Another challenge was that our first measure of sex ratio is an imprecise proxy for OSR, the balance of males to females in the mating pool, or even ASR for that matter. For most SCCS societies, the information on sex ratio is based on the entire society rather than the breeding population (Ember and Ember 1992). For this reason, our second measure, male mortality at war, may have provided a better measure because most males in battle are of reproductive age, and previous studies have shown that it relates to polygyny (Ember 1974; Ember et al. 2007; Quinlan and Quinlan 2007). Notwithstanding this challenge, the two measures of sex ratio used were related to male aggression in a similar way. That is, female-biased sex ratios were associated with increased levels of aggressiveness in males.

Measuring male aggressiveness

One challenge for our study was the lack of a direct measure in the SCCS for behavior and beliefs related to male aggression as they pertain to contest competition for mates. We addressed this by using Bayesian IRT to reduce the individual variables related to male aggression to one latent dimension of “aggressiveness.” We provided justification in the “Material and Methods” section for the inclusion (and exclusion) of candidate variables and are confident that our measure is a good one. An examination of two additional ethnographic examples of societies in our sample provides additional support.

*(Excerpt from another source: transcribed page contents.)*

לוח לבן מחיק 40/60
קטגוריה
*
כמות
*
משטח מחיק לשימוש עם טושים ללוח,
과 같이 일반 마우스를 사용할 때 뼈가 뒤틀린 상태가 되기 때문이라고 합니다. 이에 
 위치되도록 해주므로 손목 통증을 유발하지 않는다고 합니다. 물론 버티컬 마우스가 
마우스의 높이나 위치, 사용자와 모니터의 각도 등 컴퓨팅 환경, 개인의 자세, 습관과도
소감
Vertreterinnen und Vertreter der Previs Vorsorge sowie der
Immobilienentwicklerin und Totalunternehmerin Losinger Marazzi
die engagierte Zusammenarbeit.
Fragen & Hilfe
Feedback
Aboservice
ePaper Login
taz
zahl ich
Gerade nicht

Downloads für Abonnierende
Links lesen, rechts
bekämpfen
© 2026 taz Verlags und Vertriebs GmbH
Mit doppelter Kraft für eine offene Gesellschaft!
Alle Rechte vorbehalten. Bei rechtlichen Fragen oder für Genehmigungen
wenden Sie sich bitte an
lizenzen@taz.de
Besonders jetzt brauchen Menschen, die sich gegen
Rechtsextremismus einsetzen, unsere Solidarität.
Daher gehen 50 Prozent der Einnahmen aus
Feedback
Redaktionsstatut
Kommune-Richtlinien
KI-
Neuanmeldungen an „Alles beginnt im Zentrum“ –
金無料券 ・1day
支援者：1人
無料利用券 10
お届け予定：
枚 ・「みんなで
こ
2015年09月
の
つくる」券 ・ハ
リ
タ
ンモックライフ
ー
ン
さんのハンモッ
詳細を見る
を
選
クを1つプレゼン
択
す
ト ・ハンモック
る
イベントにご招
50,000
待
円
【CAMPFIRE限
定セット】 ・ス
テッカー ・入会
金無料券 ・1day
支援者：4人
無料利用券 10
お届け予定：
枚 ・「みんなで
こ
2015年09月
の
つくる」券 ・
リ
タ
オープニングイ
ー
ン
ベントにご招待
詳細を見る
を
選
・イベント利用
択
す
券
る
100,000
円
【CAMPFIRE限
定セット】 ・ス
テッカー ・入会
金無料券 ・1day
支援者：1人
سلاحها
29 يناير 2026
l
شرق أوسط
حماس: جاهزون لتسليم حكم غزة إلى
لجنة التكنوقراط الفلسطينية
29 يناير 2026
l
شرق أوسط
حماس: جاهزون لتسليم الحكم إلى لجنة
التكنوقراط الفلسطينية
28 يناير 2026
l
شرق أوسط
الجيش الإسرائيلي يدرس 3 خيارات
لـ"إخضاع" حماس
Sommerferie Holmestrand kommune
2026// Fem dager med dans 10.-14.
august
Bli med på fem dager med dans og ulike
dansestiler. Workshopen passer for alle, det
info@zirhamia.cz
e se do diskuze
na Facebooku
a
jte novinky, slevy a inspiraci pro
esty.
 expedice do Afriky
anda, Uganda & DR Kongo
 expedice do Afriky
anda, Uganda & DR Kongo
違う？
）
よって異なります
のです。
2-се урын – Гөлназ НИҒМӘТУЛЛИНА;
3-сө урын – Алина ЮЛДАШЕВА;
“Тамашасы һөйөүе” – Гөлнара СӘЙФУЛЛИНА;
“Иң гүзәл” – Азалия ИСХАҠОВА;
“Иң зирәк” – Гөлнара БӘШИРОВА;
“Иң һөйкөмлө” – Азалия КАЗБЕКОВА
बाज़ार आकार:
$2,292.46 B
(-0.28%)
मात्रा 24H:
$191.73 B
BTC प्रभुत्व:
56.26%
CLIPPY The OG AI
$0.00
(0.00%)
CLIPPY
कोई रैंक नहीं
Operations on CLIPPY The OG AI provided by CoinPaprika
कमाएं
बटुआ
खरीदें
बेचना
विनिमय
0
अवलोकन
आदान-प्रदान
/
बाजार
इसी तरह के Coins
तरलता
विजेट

Here are two examples, one from each of the extreme categories (see our previous analysis Table S5 in the Supplementary Material). In the highest aggressiveness category are societies in which there is frequent personal violence, warriors have a great deal of prestige, wives are taken from neighboring groups, and male scarification, such as piercing, tattooing, cicatrization, or removal of skin, is present. Exemplifying this group are the Yanomamö of Venezuela, among whom Chagnon (2013, p. 220) claims, “fights over women are a major cause of Yanomamö fighting” and unokais, adult males who have killed another adult, have more wives and higher reproductive success on average. In the lowest aggressiveness category are societies with very low levels of interpersonal violence, where warriors do not have prestige, wives are not taken from hostile groups, and male scarification is absent. Exemplifying this group are the Balinese of Indonesia, among whom appropriate male behavior surrounding courtship is described by Jennaway (2002) as being neither “violent nor aggressive” (p. 82). Although male status competition plays out in ultraviolent cockfighting, the relationship of this aspect of Balinese culture to actual behavior is wholly symbolic, and fights among the male participants have not been observed to occur (Geertz 1972).

Conclusion

Our results suggest that factors affecting the intensity of competition for mates are associated with the evolution of beliefs and behavior related to male aggression in small-scale human societies. We argue that this provides support for the hypothesis that intrasexual selection has been a driving force in shaping human male aggression (Archer 2009; Dixson 2009; Lindenfors and Tullberg 2011; Hill et al. 2013; Puts et al. 2015; Puts 2010). Our comparative approach, in seeking a large enough sample to conduct multivariate analyses, used data that overlooked intra-societal variation. For complementarity, future analyses should compare a smaller subset of societies, or communities within a single society, using richer behavioral, ethnographic, and demographic data.